Plans for a development of 200 micro-apartments to rise up to eight stories in height at 333 12th Street, on the western edge of SoMa between Folsom and Harrison, are closer to becoming reality, with the project having just been granted a Western SoMa Plan-based exemption from having to complete its own Environmental Impact Report (EIR) and slated for a Planning Commission hearing on December 8.
As proposed by Panoramic Interests, two eight-story wings, including a garden level and courtyard which would be 6 to 7 feet below grade, would effectively rise up to 79-feet in height across the site, or up to 96 feet including the elevator penthouse, invoking California’s Density Bonus Law in order to rise over the maximum 65 feet for which the site is zoned.

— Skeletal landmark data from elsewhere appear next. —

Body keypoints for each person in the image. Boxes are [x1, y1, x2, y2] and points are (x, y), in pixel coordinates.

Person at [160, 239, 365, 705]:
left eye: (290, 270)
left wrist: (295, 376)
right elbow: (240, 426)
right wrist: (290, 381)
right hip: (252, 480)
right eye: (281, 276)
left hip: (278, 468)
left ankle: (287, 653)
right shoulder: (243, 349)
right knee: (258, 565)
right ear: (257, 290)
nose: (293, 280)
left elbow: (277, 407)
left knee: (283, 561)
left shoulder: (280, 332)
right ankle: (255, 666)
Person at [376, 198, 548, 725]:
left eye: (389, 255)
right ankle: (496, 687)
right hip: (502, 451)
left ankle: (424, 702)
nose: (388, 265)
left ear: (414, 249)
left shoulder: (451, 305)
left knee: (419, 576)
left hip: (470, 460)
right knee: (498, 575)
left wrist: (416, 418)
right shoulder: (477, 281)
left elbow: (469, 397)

The 200 apartments within have been designed by Macy Architecture to range in size from an average of 360 square feet for the 6 one-bedrooms, to 437 square feet for the 94 two-bedrooms, and 677 square feet for the 100 “two-bedroom-plus” units with “bonus rooms” that could be used as a “den” or “living” room. Twenty-one (21) of the 200 units are slated to be offered at below market rates.
While the project doesn’t include a garage for any cars, it does include a storage room for 125 bikes and plans for two dedicated car share spaces in front of the project on 12th Street, between two new bulb-outs into the street.
And if approved in December and subsequently permitted, construction is expected to take around 18 months from the time the project breaks ground.
Keep in mind that when first proposed last year, San Francisco’s Planning Department explicitly expressed concerns, that while the project’s unit mix meets the letter of the Western SoMa Plan’s requirement for 40 percent two-bedroom units, “which aims for a mix of unit sizes in new housing units, to provide housing opportunities for a variety of household types,” it doesn’t meet its intent, which is to ensure an adequate supply of family-sized units, according to San Francisco’s Planning Code.
We’ll keep you posted and plugged-in.